Kimberly Morris, 37, who had only recently moved to Orlando and worked at Pulse as a bouncer
Luis Vielma, 22, who worked at the Harry Potter section at Universal Studios – author J K Rowling paid tribute to him online
Eddie Justice, 30, who sent his mother a series of text messages while inside the club
Who Was The Killer?
Mateen, a US citizen of Afghan descent who was born in New York and lived in Florida, was not on a terrorism watch list. However, the FBI interviewed him twice in 2013-14 after he made “inflammatory remarks” to a colleague, before closing its investigation. Mateen had legally purchased several guns in the days before the attack.
Seddique Mateen, the father of the gunman, said he did not know that his son had a “grudge in his heart” and did not understand why his son had carried out the shooting.
A statement on the IS-affiliated Amaq news agency said an IS “fighter” was responsible and on Monday, the group’s al-Bayan radio called Mateen “one of the Caliphate’s soldiers in the US”.
A security company that Mateen used to work for said he had been vetted twice. The checks in 2007 and 2013 did not reveal anything of concern, G4S said, and Mateen had carried a gun as part of his job.
The FBI’s admission that it investigated Mateen on a number of occasions will raise questions not just for law enforcement but for the wider US security community. It has frequently been the case in a number of countries that individuals are assessed as not dangerous at one point and then turn out to be a threat later. In the UK, this led the Security Service to place more emphasis on going back and checking up on previous cases to ensure that the threat assessment made in the past had not changed.
Keeping detailed files and watch on people can be resource-intensive, however, and has raised concerns over civil liberties in the past.
As the concern over home-grown terrorism in the US grows, there may be pressure to do more and there may also be further questions as to whether a previous investigation for possible terrorism should place people not just on No-Fly lists, but also restrict their ability to purchase weapons.

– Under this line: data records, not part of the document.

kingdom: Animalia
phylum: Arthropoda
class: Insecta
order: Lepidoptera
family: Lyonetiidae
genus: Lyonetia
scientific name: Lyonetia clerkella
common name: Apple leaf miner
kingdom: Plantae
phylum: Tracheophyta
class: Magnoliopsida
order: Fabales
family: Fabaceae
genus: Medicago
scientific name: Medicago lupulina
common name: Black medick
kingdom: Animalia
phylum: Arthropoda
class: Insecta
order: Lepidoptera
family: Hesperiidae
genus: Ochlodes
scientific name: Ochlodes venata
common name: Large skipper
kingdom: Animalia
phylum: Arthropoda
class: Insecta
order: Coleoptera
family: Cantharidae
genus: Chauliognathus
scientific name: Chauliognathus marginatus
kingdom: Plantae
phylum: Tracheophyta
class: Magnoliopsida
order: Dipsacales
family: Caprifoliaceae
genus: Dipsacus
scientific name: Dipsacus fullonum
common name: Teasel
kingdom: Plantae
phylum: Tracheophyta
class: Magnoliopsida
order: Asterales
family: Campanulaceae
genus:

Ex-wife: Mateen Was ‘Disturbed’
Sitora Yusufiy lived with Mateen for four months in 2009. She said her family had “rescued” her from the relationship when they became aware he was being physically abusive. He beat her up regularly during their short-lived marriage for trivial things like not doing laundry, she said. “When he would get in his tempers, he would express hate toward everything. He was mentally unstable and mentally ill: that’s the only explanation that I could give.”
The death toll means that the Orlando attack surpasses the 2007 massacre at Virginia Tech, which left 32 people dead.
According to the crowd-sourced Mass Shooting Tracker, the US suffered 372 mass shootings last year, defined as a single incident that kills or injures four or more people. Some 475 people were killed and 1,870 wounded. The latest incident came as Orlando was still reeling from the fatal shooting on Friday night of 22-year-old singer Christina Grimmie following a concert in the city.